26. Once Upon A Time
Once Upon A Time
Handelt es sich bei dieser Person wirklich um Johanna? Meine Ohren können mir genauso gut einen Streich spielen und doch sagt mir etwas in meinem Bauch, dass dem nicht so ist. Für eine Weile kauere ich wie erstarrt auf dem Bett und presse meinen Rücken gegen die kalte Wand der Zelle. Ich warte bis die Friedenswächter den Trakt verlassen. Oder zumindest warte ich, bis ich weder ihre Stimmen noch ihre Schritte vernehmen kann.

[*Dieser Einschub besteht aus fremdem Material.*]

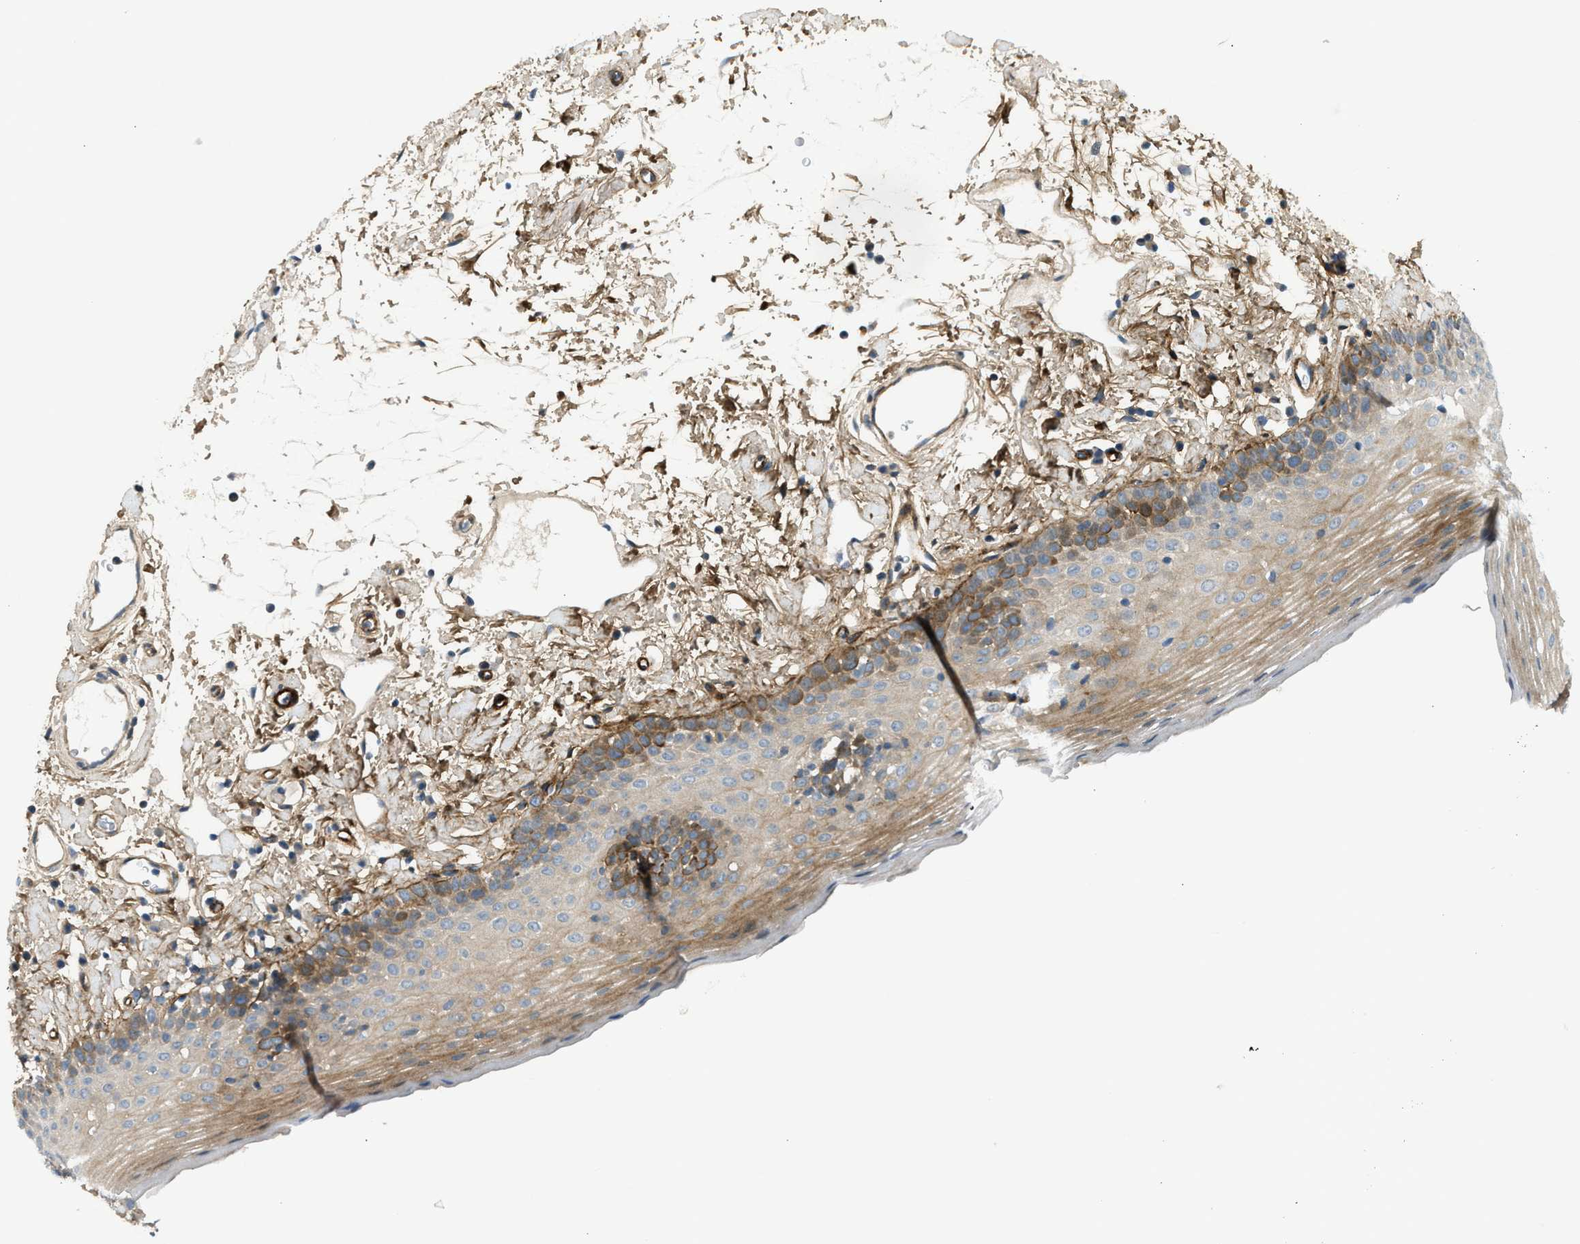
{"staining": {"intensity": "moderate", "quantity": "25%-75%", "location": "cytoplasmic/membranous"}, "tissue": "oral mucosa", "cell_type": "Squamous epithelial cells", "image_type": "normal", "snomed": [{"axis": "morphology", "description": "Normal tissue, NOS"}, {"axis": "topography", "description": "Oral tissue"}], "caption": "Protein analysis of normal oral mucosa demonstrates moderate cytoplasmic/membranous expression in approximately 25%-75% of squamous epithelial cells. (DAB IHC with brightfield microscopy, high magnification).", "gene": "EDNRA", "patient": {"sex": "male", "age": 66}}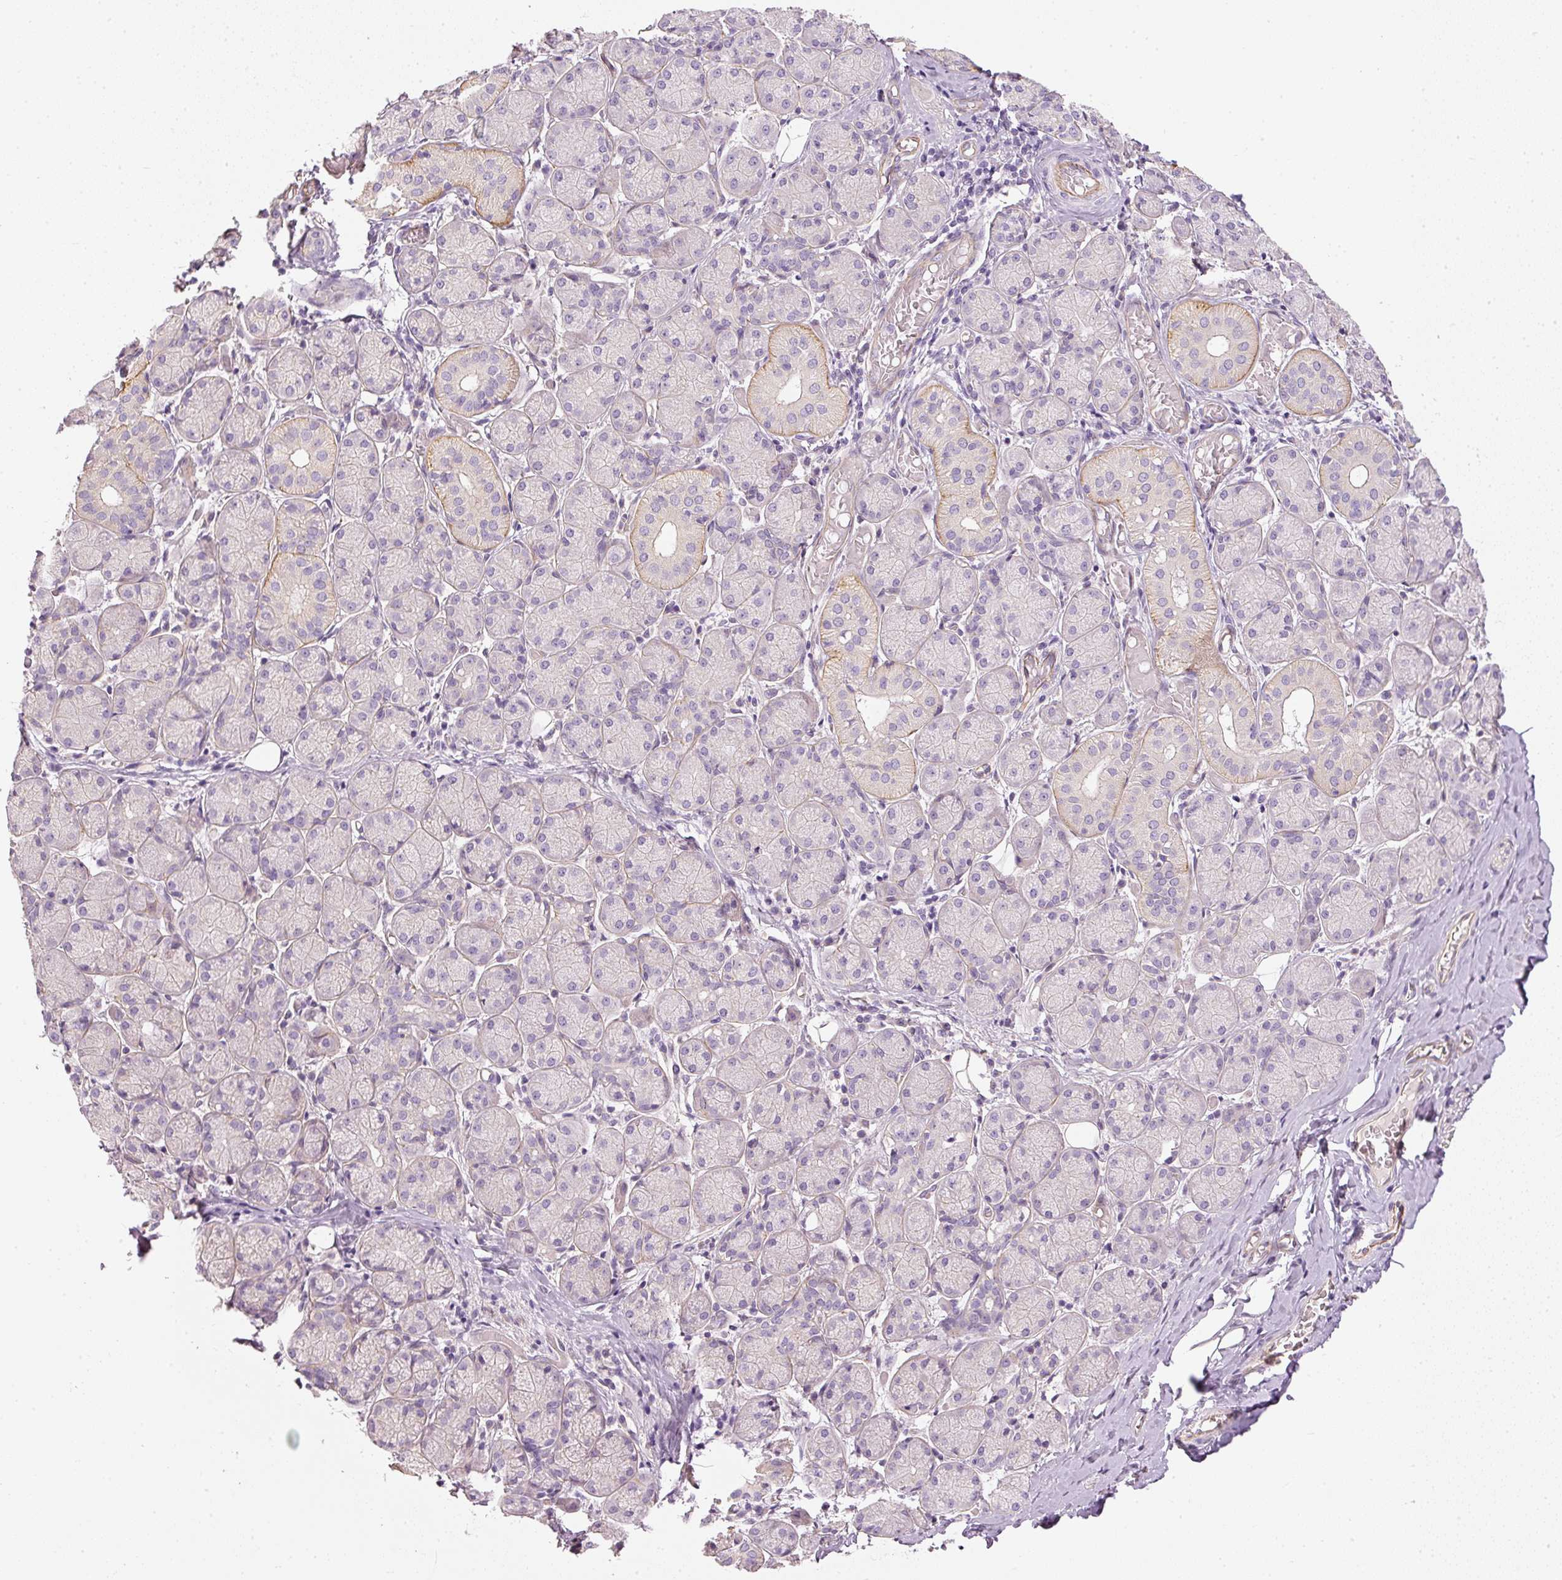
{"staining": {"intensity": "negative", "quantity": "none", "location": "none"}, "tissue": "adipose tissue", "cell_type": "Adipocytes", "image_type": "normal", "snomed": [{"axis": "morphology", "description": "Normal tissue, NOS"}, {"axis": "topography", "description": "Salivary gland"}, {"axis": "topography", "description": "Peripheral nerve tissue"}], "caption": "Immunohistochemistry (IHC) of benign human adipose tissue exhibits no expression in adipocytes. Brightfield microscopy of IHC stained with DAB (3,3'-diaminobenzidine) (brown) and hematoxylin (blue), captured at high magnification.", "gene": "OSR2", "patient": {"sex": "female", "age": 24}}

Mit geschlossenen Augen lausche ich der Stille und versuche, jedes kleinste Geräusch aufzunehmen, nur um wirklich sicherzugehen, dass ich richtig liege. Die Wände zwischen den Zellen sind zu dick, um dadurch etwas hören zu können. Desto mehr ich mich anstrenge zu lauschen, desto lauter wird das Rauschen in meinen Ohren. Dabei umgibt mich nichts als endlose Stille.
Es kostet mich mehrere Anläufe, bis ich tatsächlich ihren Namen rufe. Sie haben hier unten mein Selbstbewusstsein zerstört und somit traue ich mich nicht mehr, meine Stimme einfach zu erheben. Früher hätte ich nicht gezögert, nach jemandem zu rufen. Doch diese Situation hier ist anders.
Ich bekomme keine Antwort. Ich weiß nicht, ob sie es einfach nicht gehört hat oder es absichtlich ignoriert. Vielleicht handelt es sich doch nicht um Johanna und die Person hinter der Wand weiß nicht, dass ich nach ihr gerufen habe. Diesmal kostet es mich weniger Überwindung, meinen Mund aufzumachen und ihren Namen zu rufen. Diesmal achte ich darauf, lauter zu sein.
Wieder folgt nur Stille. Langsam fange ich an zu glauben, dass es sich nicht um Johanna Mason handelt, als mir doch jemand antwortet. „Wer ist da?", fragt eine schroffe Stimme. So unfreundlich sie auch versucht zu klingen, die tiefe Erschöpfung kann sie nicht verbergen. Und ich habe recht. Es handelt sich wirklich um Johanna Mason. Ich weiß nicht, was ich von dieser Tatsache halten soll. Schließlich bedeutet es nichts anderes, als dass noch eine andere mir bekannte Seele hier unten leiden muss.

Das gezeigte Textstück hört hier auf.